In 1966, the idea of raining on Vietnam became the top-secret Project Popeye, which ran for some seven years and included more than 2,600 cloud-seeding flights over Vietnam and Laos. The objective was simple: Make rain that would make or keep the Ho Chi Minh Trail—a main supply route for the North Vietnamese—so muddy that it was unusable. (Why "Popeye"? The artificially created rain was apparently called "Olive Oil.")
The story of the top-secret project—flown by the Air Force but controlled by the CIA and the White House—was broken in 1971 in Jack Anderson's national newspaper column, then, to greater fanfare, in July 1972, with Hersh's front-page story in The New York Times. And while there were no rules at the time about weather modification—or any environmental warfare, for that matter—the Nixon administration was not happy with Hersh's revelations. The White House and the State Department declined comment, and one unnamed official said, "This is one of those things where no one is going to say anything."6 (People said even less about CIA weather-modification in Cuba. During 1969 and 1970, planes from China Lake seeded clouds that rained over non-agricultural regions of Cuba, leaving at least some of the country's sugar cane fields dry.)
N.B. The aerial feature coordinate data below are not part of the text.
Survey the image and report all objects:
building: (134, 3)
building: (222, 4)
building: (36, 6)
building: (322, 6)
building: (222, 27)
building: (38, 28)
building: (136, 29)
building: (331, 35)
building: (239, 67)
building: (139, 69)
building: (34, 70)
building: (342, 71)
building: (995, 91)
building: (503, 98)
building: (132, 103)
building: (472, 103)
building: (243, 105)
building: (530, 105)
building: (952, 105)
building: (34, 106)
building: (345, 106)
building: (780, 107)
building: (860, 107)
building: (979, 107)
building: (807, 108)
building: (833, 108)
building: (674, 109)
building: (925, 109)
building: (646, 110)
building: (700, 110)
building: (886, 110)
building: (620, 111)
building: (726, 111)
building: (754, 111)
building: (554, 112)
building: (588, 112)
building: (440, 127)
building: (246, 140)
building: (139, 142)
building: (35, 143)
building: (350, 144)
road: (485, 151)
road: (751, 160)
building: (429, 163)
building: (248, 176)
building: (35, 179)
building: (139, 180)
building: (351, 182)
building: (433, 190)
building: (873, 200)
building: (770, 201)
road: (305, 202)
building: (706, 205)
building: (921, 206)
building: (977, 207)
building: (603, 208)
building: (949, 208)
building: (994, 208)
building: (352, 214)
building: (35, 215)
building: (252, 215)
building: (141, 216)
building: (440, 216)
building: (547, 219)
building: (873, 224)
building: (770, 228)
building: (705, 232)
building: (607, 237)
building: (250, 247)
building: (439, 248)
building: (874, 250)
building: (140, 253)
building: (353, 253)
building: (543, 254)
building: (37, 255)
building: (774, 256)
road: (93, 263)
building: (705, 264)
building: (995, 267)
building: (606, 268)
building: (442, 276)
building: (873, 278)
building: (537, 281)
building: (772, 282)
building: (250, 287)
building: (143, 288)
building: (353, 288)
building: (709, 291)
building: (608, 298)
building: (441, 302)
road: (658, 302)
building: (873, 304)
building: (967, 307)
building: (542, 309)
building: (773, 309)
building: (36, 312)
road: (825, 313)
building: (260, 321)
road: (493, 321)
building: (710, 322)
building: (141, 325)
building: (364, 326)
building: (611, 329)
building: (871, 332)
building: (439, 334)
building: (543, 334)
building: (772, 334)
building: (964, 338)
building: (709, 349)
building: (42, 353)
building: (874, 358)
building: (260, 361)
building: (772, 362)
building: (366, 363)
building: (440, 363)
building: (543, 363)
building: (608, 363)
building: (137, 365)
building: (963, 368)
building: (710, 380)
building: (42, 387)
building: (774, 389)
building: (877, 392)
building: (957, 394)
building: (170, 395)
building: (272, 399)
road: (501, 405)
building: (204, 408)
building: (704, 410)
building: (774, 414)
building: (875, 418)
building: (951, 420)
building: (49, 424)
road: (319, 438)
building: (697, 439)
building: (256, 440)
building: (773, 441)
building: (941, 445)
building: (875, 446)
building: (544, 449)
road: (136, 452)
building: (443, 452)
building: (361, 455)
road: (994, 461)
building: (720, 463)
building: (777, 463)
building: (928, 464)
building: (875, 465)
The eventual response was an international treaty, the Convention on the Publication of Military or Any Other Hostile Use of Environmental Modification Techniques, or ENMOD, which was ratified by the US in 1977. The main tenet of the treaty, which stands today, is this: "Each State Party to this Convention undertakes not to engage in military or any other hostile use of environmental modification techniques having widespread, long-lasting or severe effects as the means of destruction, damage or injury to any other State Party."7
Weather-control activities seem to have quieted down after ENMOD, but fortunately for the US military, the treaty has a loophole big enough to drive a truck through: It prohibits only action with "widespread, long-lasting or severe effects." When Air Force intelligence analysts turned their thoughts to the weather in the mid-1990s, they made up their own definition of these limits: widespread means affecting more than several hundred kilometers; long-lasting means for a period of months; and severe "involves serious or significant disruption or harm to human life, natural or economic resources, or other assets."8 Which is to say that, except for the human life part, most military applications, which tend to be short-term and localized, are allowed. These analysts' conclusions are contained in an extraordinary report, published in 1996, called "Weather as a Force Multiplier: Owning the Weather in 2025." If the US intelligence community did ignore the weather for a while, "Owning the Weather" certainly made up for it. Envisioning a world where technology has made control over the local weather phenomena much more precise—and where a global network of sensors has greatly increased available atmospheric data—the writers declare that in three decades time, "US aerospace forces can 'own the weather'," and "shape the battlespace in ways never before possible."